Não me passou despercebida a ironia de estar falando aquilo coberta de sangue justamente depois de ter retornado do local.

— Ah, pronto. Segurança é um negócio superestimado. Que tipo de vida é essa? Quer que eu vá embora quando o evento mais empolgante dos últimos dois séculos tá prestes a acontecer bem na soleira da minha porta? Não, meu bem. Nem ferrando.

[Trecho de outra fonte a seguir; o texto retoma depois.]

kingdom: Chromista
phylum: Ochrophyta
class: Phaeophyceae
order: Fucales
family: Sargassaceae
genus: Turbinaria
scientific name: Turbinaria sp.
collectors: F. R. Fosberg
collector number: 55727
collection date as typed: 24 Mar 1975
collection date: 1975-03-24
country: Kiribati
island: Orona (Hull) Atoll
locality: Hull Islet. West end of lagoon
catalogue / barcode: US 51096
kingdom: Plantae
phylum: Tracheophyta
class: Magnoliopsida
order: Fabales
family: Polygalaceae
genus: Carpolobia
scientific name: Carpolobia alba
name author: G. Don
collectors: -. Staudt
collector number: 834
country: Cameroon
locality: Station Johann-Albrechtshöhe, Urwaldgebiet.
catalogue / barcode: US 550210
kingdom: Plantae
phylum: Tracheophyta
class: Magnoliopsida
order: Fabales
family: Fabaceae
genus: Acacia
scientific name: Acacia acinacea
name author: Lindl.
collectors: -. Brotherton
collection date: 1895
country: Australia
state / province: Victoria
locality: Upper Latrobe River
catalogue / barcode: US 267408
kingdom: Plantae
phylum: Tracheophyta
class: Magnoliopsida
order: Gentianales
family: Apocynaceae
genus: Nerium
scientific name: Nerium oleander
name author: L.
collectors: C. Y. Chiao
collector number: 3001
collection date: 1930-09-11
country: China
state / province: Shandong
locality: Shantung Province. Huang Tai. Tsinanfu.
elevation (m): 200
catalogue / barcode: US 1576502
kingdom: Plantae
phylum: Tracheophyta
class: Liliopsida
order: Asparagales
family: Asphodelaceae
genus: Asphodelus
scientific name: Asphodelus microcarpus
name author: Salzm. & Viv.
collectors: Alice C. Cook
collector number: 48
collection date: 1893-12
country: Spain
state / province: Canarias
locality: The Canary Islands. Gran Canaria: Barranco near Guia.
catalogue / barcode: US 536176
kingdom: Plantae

Eu já tinha dito a mim mesma que precisava ficar calma — já sabia que Ilana provavelmente não me daria ouvidos. Mesmo assim, não consegui evitar o tom de frustração na voz.

— A senhora está sendo tola. São só alguns meses. Talvez até alguns dias! Se for embora para evitar nem que seja só a abertura…

— Tola! — cuspiu ela. — É ele falando, por acaso? É assim que ele te chama sempre que quer fazer alguma coisa que foge ao controle dele?

Bufei entredentes. Sim, Vincent de fato me chamaria de tola se eu es­tivesse me recusando a buscar proteção sem um bom motivo. E ele estaria correto, inclusive.

Os assentamentos humanos podiam ser um bando de cortiços, mas ali as pessoas ao menos tinham um verniz de proteção. Já na cidade? Eu não sabia o que seria de Ilana — ou de qualquer humano dentro das muralhas — depois que o Kejari começasse. Em especial uma humana que já tinha fornecido sangue antes.

Eu ouvia as histórias sobre como os humanos eram usados naquele tipo de torneio. Não sabia se era verdade ou exagero, mas os relatos faziam meu estômago revirar. Às vezes, tinha vontade de perguntar a Vincent, mas sabia que ele acharia que eu estava temendo por minha própria seguran­ça. Não queria que se preocupasse comigo mais do que já fazia. Além do mais… ele não sabia exatamente quão próxima de Ilana eu ficara ao longo dos últimos anos.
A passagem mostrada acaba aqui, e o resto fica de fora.